### WHAT TO WORK ON
Rewrite the records from the start through the line containing "Szenarien von Fantasy, Science Fiction und", replacing "Contacto" with "Contáctenos" and keeping everything else the same. Give back only those lines.

• • •

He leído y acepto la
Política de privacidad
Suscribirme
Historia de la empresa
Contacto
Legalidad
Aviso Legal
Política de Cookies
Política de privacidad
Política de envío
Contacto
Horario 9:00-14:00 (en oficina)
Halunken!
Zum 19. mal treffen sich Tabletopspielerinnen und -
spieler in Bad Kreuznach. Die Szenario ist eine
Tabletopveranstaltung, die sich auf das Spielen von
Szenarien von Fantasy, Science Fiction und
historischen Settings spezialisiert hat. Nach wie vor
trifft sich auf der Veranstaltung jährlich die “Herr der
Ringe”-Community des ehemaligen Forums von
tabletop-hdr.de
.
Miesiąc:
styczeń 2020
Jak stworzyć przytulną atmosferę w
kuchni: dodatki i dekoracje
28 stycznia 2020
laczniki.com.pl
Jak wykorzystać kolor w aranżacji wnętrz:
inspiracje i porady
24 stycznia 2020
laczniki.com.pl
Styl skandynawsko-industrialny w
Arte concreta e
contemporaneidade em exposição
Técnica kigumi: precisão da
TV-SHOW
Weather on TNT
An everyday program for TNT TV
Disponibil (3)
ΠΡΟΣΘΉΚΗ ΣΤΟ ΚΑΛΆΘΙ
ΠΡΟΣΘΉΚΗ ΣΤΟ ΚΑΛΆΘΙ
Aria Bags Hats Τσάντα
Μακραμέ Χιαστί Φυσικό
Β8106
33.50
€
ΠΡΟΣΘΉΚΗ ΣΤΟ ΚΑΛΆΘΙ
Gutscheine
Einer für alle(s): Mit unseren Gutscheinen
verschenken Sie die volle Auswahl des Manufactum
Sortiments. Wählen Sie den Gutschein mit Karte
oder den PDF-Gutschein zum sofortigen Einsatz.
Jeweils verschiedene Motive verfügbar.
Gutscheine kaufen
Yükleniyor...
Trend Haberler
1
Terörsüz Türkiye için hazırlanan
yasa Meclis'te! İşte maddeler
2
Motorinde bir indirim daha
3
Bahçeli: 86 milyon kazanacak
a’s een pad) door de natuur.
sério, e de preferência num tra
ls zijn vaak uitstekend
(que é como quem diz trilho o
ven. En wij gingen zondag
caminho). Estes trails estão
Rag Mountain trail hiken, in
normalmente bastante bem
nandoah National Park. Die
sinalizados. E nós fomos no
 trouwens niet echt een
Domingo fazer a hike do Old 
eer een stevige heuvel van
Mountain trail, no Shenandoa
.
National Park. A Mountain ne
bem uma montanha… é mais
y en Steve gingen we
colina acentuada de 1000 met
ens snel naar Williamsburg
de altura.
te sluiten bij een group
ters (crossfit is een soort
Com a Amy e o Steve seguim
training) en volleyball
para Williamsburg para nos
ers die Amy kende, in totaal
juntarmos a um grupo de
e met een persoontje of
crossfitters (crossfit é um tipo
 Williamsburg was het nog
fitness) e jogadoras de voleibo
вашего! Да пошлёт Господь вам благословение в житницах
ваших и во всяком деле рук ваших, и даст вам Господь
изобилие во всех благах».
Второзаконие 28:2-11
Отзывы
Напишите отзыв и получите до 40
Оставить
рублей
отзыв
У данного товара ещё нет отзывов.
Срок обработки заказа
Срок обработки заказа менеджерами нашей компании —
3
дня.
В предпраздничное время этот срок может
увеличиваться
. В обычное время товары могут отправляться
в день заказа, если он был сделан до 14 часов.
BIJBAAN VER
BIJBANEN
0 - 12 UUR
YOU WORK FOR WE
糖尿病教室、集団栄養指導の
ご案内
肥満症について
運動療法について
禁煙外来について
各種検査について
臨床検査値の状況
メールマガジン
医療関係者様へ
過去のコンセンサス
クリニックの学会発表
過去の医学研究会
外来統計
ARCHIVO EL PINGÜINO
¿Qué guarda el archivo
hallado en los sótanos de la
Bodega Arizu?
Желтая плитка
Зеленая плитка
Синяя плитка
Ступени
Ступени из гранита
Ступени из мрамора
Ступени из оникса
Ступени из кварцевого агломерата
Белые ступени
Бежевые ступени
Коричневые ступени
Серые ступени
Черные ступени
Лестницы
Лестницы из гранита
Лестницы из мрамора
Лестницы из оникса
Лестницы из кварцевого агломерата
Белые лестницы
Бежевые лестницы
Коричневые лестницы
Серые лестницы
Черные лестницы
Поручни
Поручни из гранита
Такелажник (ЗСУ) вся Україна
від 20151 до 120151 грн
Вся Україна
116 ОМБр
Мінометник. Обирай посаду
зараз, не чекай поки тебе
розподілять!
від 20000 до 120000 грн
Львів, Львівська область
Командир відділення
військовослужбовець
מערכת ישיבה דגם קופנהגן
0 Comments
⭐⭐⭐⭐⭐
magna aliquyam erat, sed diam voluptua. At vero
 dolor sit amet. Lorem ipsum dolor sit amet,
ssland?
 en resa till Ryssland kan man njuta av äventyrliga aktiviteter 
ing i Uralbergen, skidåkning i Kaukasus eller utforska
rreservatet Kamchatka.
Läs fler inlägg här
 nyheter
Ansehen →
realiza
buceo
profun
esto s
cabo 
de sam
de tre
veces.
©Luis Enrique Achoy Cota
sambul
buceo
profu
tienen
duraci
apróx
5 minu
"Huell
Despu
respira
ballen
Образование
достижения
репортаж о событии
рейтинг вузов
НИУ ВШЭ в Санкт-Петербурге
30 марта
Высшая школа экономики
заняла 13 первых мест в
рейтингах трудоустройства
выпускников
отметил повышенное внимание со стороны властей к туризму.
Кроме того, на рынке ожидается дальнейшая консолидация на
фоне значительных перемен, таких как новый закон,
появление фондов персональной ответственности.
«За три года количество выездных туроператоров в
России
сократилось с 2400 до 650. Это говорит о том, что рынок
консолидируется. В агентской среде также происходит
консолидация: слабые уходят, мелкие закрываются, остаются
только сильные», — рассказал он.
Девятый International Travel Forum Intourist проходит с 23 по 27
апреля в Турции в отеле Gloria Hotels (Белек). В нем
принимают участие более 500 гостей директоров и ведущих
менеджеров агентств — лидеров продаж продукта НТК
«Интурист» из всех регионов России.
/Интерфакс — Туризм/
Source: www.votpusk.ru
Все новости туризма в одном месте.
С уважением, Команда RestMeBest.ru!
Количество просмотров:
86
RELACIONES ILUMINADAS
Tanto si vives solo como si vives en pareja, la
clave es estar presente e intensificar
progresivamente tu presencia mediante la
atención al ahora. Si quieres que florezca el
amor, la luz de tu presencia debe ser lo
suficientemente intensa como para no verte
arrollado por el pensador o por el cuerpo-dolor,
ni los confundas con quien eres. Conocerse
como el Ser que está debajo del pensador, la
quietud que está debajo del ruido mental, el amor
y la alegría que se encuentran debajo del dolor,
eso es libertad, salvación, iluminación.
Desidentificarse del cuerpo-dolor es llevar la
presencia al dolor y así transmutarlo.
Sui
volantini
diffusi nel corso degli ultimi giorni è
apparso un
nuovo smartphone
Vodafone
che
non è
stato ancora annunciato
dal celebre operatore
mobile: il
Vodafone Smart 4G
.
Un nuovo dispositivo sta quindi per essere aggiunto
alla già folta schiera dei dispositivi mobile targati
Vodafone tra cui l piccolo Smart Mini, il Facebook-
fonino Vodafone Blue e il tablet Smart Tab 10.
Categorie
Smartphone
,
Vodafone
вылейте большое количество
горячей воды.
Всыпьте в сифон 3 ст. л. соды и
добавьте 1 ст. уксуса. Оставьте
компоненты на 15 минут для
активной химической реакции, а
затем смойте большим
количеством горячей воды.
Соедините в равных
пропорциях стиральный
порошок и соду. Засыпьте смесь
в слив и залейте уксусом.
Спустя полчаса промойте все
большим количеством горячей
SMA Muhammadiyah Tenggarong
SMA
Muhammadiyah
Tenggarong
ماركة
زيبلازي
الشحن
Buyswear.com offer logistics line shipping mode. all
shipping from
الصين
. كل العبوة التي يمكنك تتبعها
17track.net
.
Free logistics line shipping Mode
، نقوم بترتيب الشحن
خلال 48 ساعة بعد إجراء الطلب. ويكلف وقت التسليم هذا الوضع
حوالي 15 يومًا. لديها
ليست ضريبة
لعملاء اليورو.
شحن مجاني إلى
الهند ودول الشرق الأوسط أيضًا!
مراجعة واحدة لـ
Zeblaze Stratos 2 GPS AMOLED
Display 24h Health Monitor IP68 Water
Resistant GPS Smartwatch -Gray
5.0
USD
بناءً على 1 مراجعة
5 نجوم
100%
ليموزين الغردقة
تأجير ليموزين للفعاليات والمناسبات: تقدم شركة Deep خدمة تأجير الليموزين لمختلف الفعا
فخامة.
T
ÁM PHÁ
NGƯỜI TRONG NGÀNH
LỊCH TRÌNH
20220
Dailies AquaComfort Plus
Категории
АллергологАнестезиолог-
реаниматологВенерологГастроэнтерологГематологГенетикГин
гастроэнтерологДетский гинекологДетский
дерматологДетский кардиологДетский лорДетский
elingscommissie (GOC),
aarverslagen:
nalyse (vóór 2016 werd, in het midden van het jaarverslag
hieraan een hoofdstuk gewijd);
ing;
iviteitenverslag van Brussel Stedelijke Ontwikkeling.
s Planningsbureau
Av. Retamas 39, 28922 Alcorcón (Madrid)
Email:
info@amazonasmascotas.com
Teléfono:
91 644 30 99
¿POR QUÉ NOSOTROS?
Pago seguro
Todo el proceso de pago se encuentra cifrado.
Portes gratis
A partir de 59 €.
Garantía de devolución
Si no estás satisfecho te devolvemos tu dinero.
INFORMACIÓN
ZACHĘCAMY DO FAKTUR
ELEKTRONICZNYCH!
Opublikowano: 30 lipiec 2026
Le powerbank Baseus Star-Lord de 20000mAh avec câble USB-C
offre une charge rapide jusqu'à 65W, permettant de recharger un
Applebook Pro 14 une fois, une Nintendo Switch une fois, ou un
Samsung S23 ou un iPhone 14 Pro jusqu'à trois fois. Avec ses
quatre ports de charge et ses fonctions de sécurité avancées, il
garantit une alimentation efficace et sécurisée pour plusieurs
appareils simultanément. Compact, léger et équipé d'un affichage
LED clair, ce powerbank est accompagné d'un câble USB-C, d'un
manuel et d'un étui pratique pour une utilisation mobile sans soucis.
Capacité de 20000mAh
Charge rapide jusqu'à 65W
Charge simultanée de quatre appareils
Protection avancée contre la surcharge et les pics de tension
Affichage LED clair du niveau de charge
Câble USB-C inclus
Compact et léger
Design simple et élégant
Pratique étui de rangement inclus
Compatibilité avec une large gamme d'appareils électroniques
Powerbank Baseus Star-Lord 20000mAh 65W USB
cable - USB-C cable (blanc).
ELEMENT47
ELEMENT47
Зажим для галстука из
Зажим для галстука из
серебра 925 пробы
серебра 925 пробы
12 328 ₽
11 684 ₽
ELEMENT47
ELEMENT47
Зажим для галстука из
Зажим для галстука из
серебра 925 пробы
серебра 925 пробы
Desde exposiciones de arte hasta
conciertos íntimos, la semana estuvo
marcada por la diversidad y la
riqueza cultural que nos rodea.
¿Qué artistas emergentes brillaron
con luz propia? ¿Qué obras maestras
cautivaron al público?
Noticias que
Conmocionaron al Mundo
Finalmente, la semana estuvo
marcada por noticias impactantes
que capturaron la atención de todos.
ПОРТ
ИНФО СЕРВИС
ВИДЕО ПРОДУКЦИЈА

• • •

### FINAL ANSWER
He leído y acepto la
Política de privacidad
Suscribirme
Historia de la empresa
Contáctenos
Legalidad
Aviso Legal
Política de Cookies
Política de privacidad
Política de envío
Contáctenos
Horario 9:00-14:00 (en oficina)
Halunken!
Zum 19. mal treffen sich Tabletopspielerinnen und -
spieler in Bad Kreuznach. Die Szenario ist eine
Tabletopveranstaltung, die sich auf das Spielen von
Szenarien von Fantasy, Science Fiction und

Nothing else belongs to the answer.